§ **Task description**
Retype, without changes, every line from the line that contains "Popularne kategorie" through the final line of the records. Exclude pictures.

§ **Supplied entries**
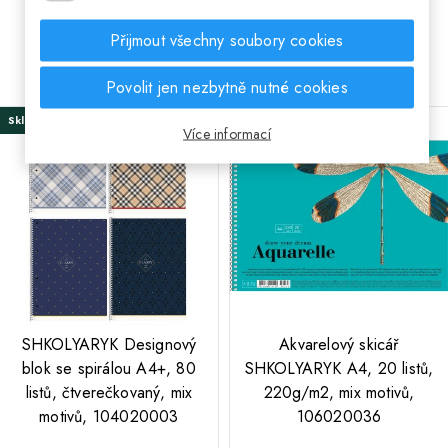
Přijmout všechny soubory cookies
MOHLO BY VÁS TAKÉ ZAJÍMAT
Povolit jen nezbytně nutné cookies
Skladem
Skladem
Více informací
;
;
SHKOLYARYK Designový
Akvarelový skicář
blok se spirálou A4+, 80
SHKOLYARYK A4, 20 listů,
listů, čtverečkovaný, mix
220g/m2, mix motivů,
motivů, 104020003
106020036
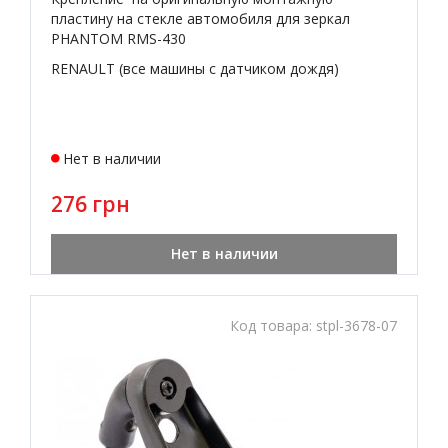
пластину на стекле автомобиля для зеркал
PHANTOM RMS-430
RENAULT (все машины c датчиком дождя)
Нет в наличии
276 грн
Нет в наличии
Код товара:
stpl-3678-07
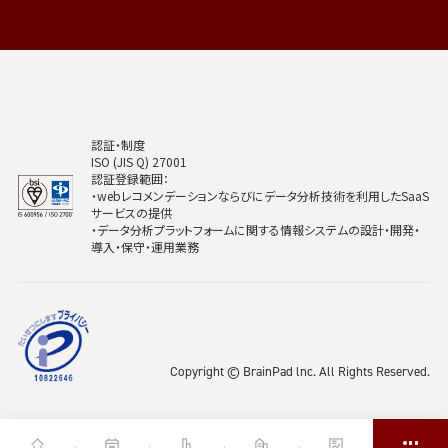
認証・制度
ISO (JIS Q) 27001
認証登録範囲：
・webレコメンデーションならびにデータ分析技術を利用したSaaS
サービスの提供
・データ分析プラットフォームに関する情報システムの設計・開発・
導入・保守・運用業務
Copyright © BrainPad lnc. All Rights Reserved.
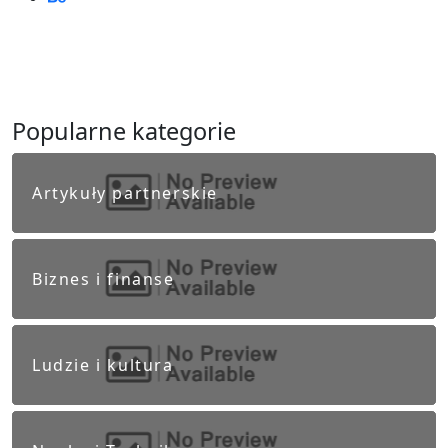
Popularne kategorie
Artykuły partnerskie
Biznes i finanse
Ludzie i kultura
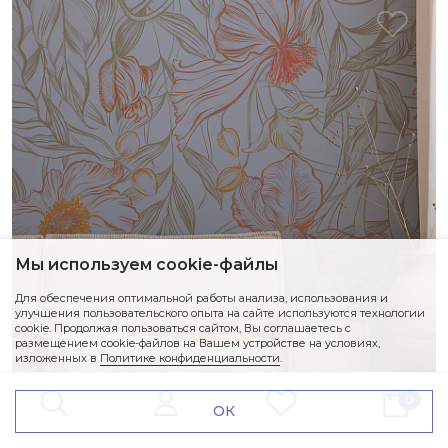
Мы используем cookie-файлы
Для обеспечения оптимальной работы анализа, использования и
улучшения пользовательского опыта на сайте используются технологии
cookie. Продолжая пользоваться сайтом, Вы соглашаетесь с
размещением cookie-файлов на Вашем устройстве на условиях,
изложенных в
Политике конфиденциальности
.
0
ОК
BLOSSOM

§ **Solution to this exercise**
Popularne kategorie
Artykuły partnerskie
Biznes i finanse
Ludzie i kultura
Мы используем cookie-файлы
Для обеспечения оптимальной работы анализа, использования и
улучшения пользовательского опыта на сайте используются технологии
cookie. Продолжая пользоваться сайтом, Вы соглашаетесь с
размещением cookie-файлов на Вашем устройстве на условиях,
изложенных в
Политике конфиденциальности
.
0
ОК
BLOSSOM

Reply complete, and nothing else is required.